I'm pretty sure you have to pop out that center rivet in order to open up and install those dogs, and yes there are 2 of them. Older recoil units had a screw in the center instead of the rivet and are easy to disassemble. Follow the videos and you'll be fine. 

tx


----------



## dman2 (Sep 22, 2019)

You can't re-use the old recoil starter assembly? Normally, I just replace the rope in it. It was very easy to do. I did not bother to see how it works.

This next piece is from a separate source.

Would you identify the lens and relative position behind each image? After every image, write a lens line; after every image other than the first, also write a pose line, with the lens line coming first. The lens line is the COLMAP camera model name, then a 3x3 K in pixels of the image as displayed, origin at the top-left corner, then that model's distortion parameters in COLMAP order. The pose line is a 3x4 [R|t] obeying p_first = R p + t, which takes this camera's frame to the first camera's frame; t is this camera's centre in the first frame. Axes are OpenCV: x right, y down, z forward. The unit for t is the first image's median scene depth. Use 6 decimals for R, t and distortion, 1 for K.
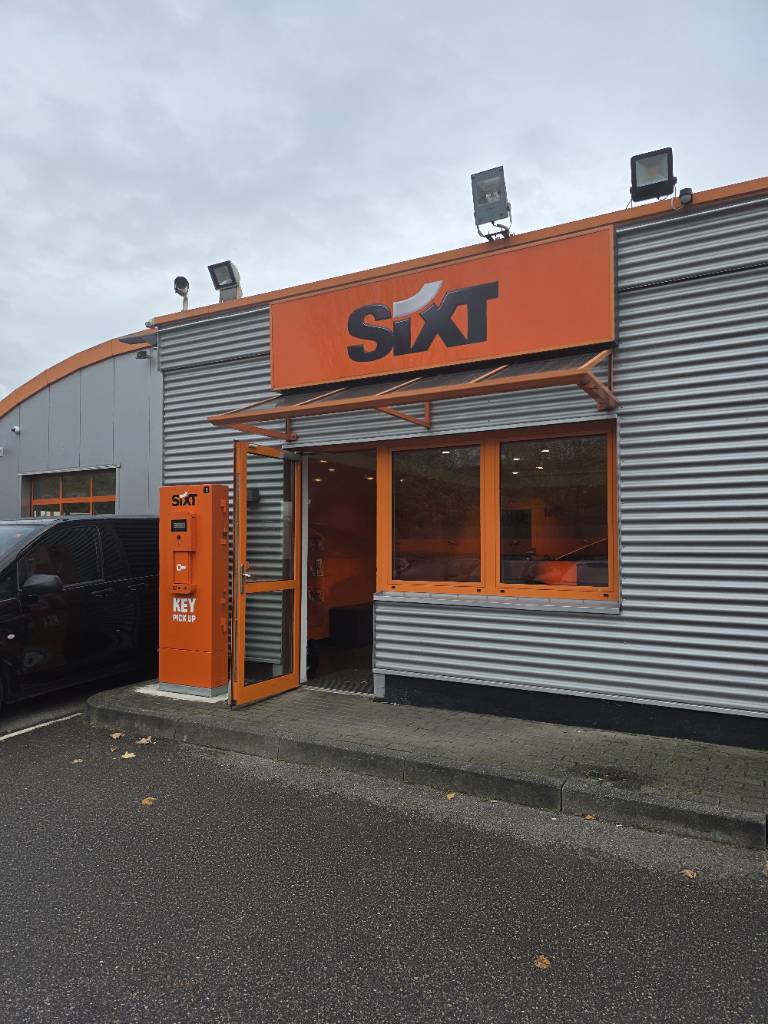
lens RADIAL K [[687.8, 0, 380.9], [0, 687.8, 519.5], [0, 0, 1]] dist [0.066111, -0.061199]
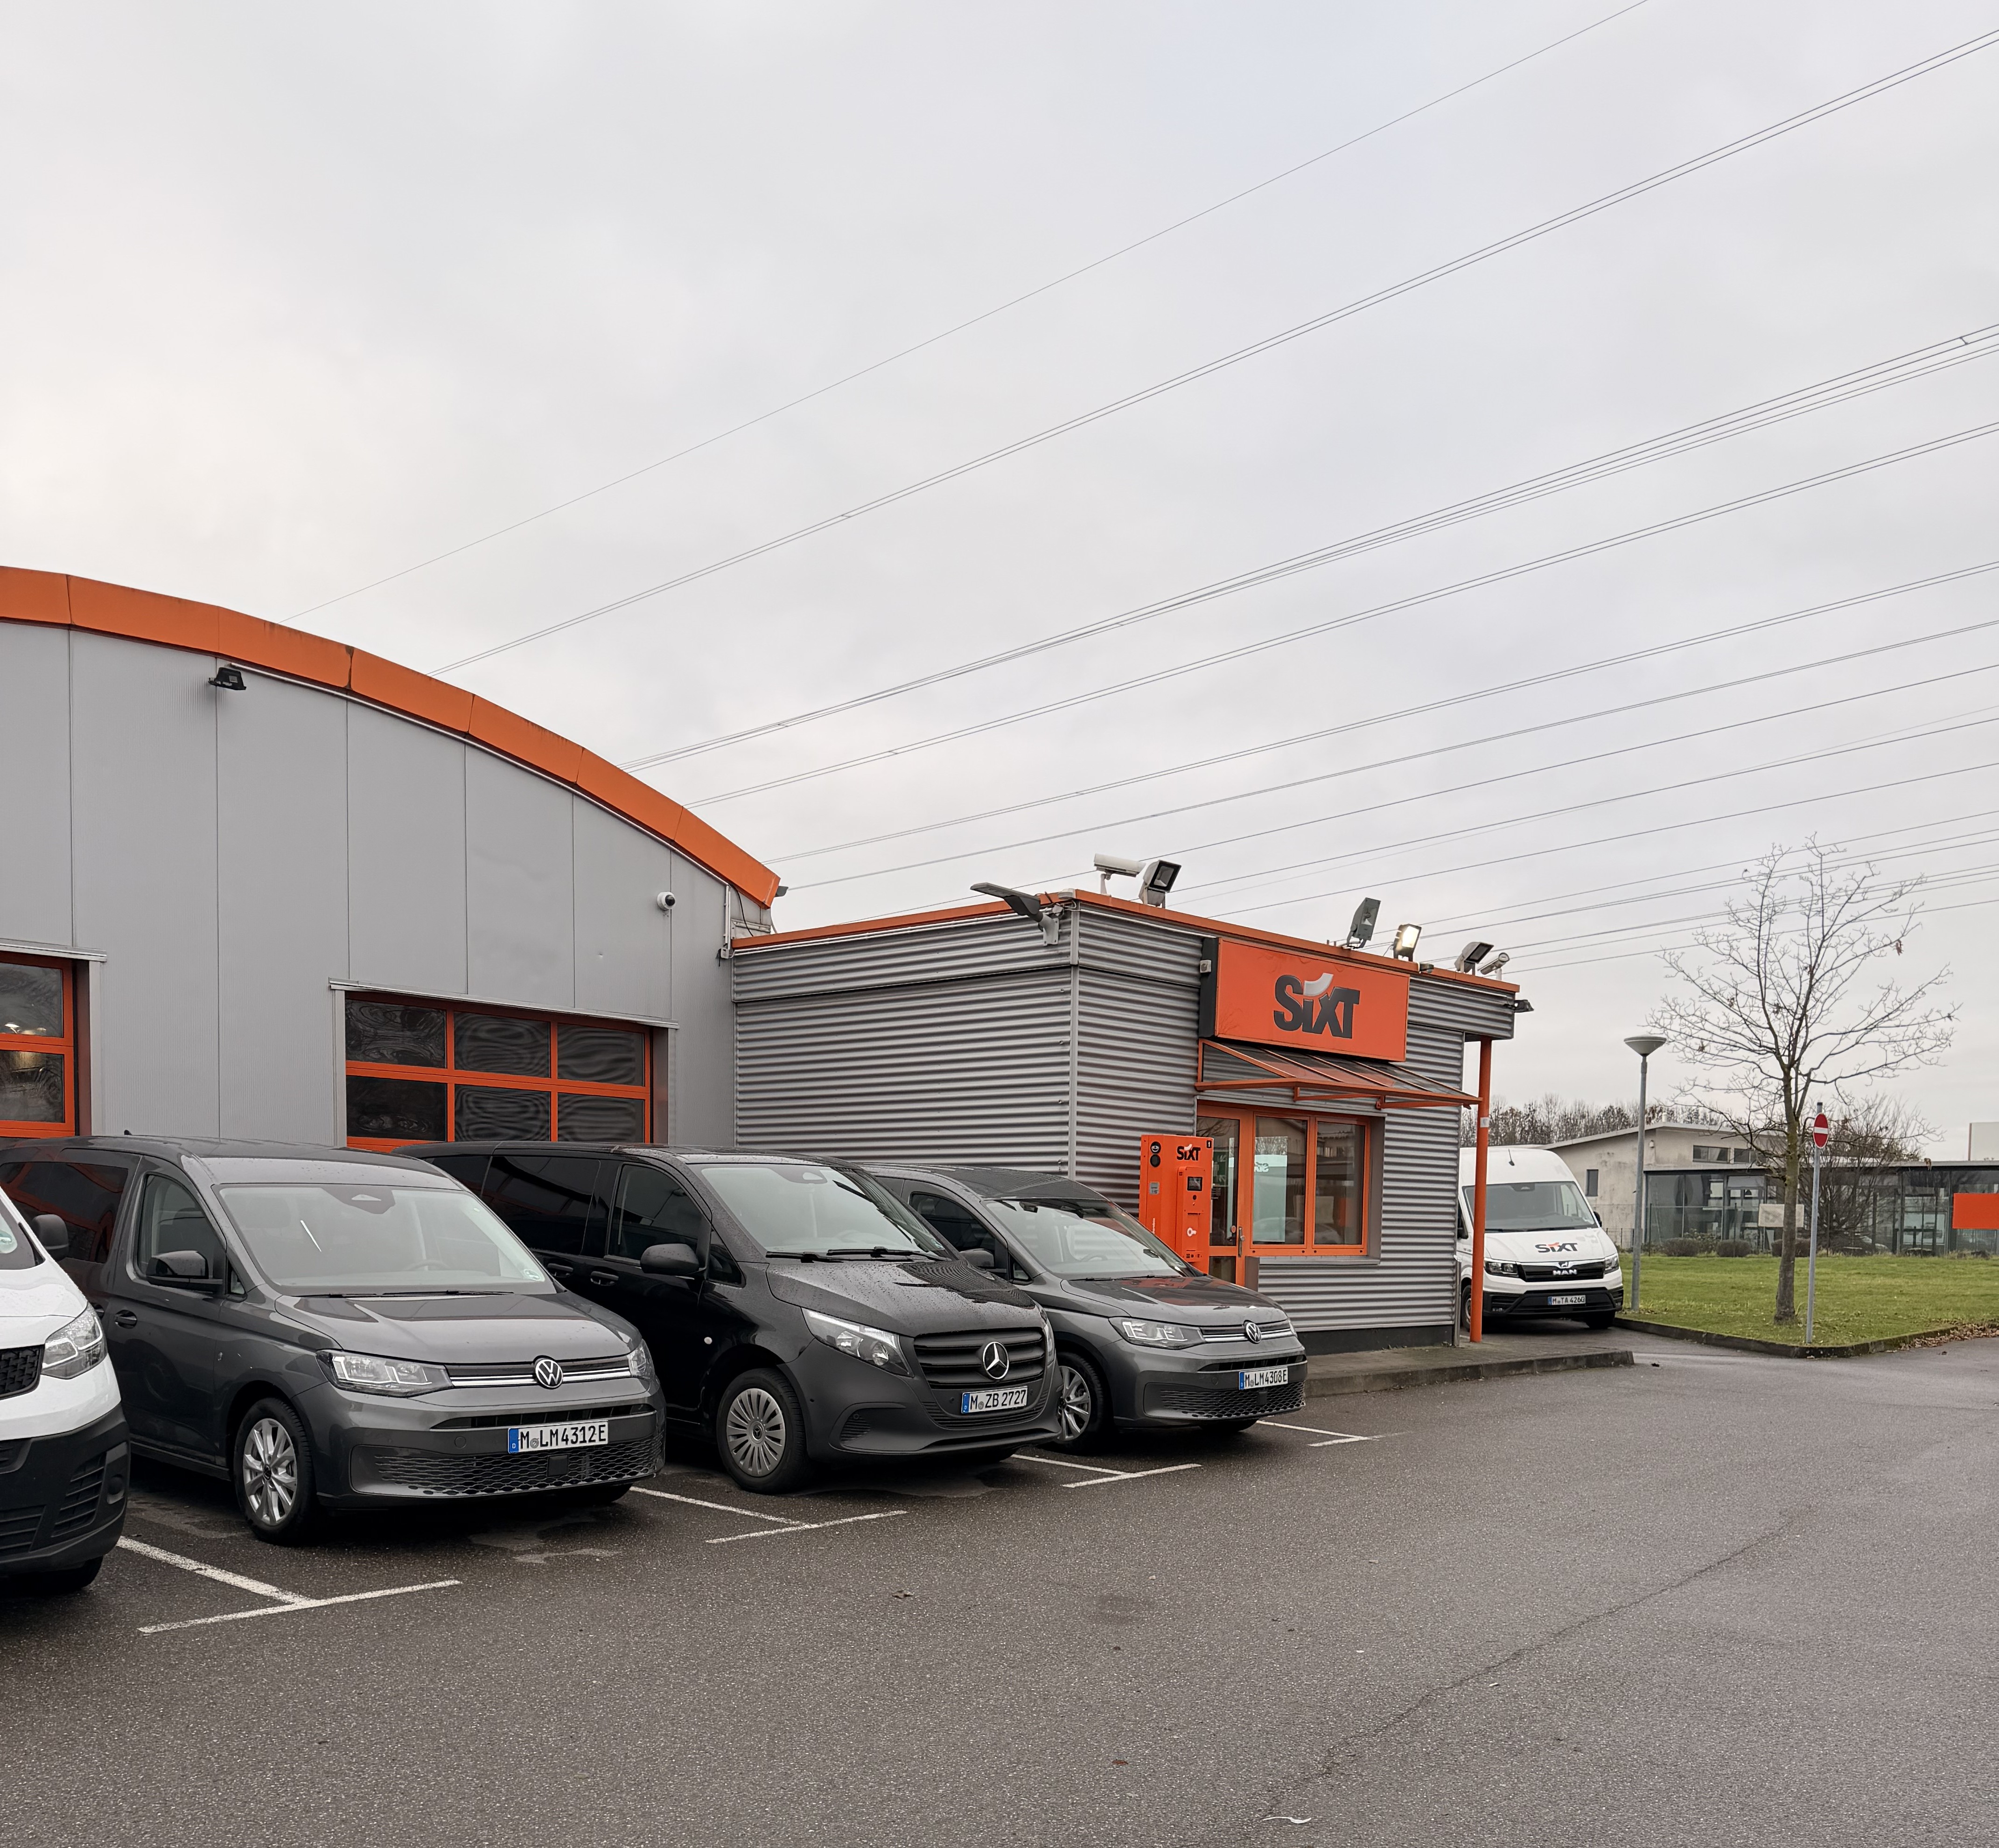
lens RADIAL K [[1856.7, 0, 966.4], [0, 1856.7, 1334.0], [0, 0, 1]] dist [0.080296, 0.000000]
pose [[0.233316, -0.052518, 0.970982, -2.644419], [-0.051061, 0.996501, 0.066168, 0.057524], [-0.971060, -0.065017, 0.229818, 0.737757]]
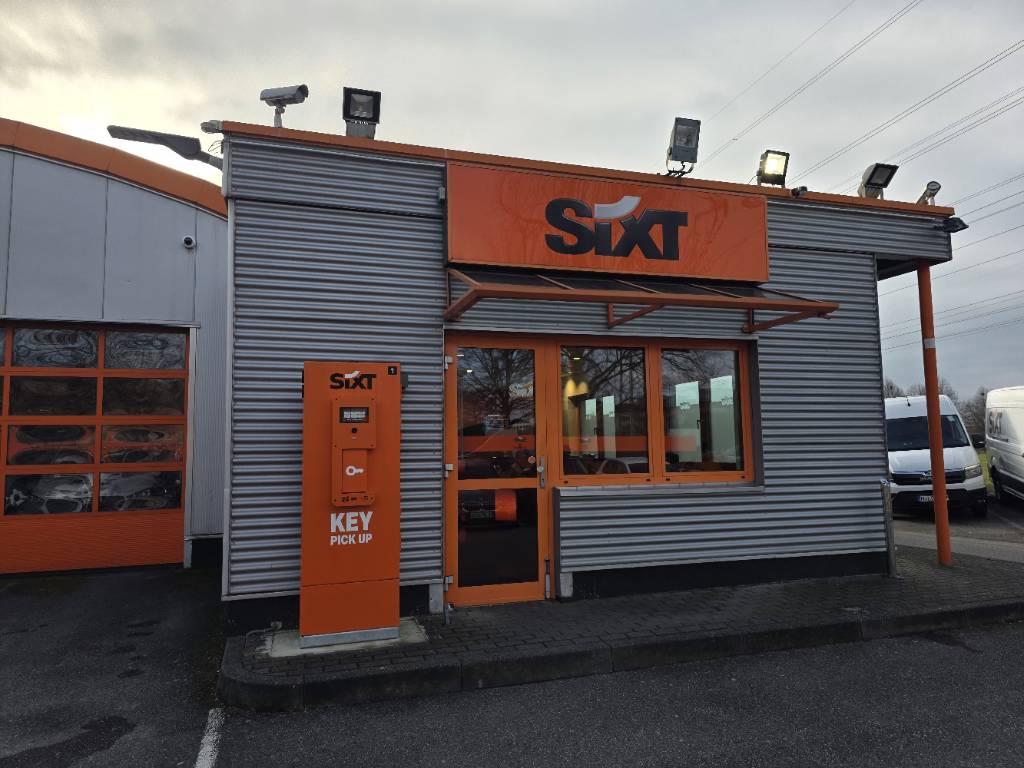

You need to smear grease on the rope, or use dry lubricant if you preferred. It is to reduce wear and tear. Without grease, only the heavy duty ropes with protective coatings will last. Toro have heavy-duty pull start ropes. They have protective coats. I never had one broke.


----------



## Town (Jan 31, 2015)

The starter should be a complete operating unit. I would hold the starter casing in one hand and pull the rope with the other, just a bit, and see if the drive blades come out of the housing. That will confirm an operating starter and the likelyhood of the extra part being not required.


----------



## nickyb210 (May 6, 2020)

The starter is not operating, there are no metal pieces that extrude when pulled, one was at the bottom of the shipping box and the other is missing. So much for Ariens, this blower has been nothing but a POS since i bought it new 4 years ago.


----------



## nickyb210 (May 6, 2020)

My main question is how do i pull the silver piece off in the unit without breaking it lol


----------



## Town (Jan 31, 2015)

The donnyboy video (the one where the spring is a problem): 



 posted by @Kiss4aFrog shows how the retaining roll pin is removed and re-installed through the opening in the cover. That opening will likely be covered by a decal. Here is another video of much the same procedure: 




Since you probably still have the old starter then practice on that to get the two dogs that are missing on the new one. When you feel comfortable then move on to the new starter. If your old starter just needs a new rope then it can be replaced without tearing the unit apart. 

Good luck.


----------



## paulm12 (May 22, 2015)

+1 on above post, I watched the DonnyBoy video, and have repaired 2 units with the press fit pin. It is not quite as easy as the ones with screws, but it is till straightforward. As a bonus, learning how to repair recoil units will allow you to fix up many machines that people just throw away. 

tx


----------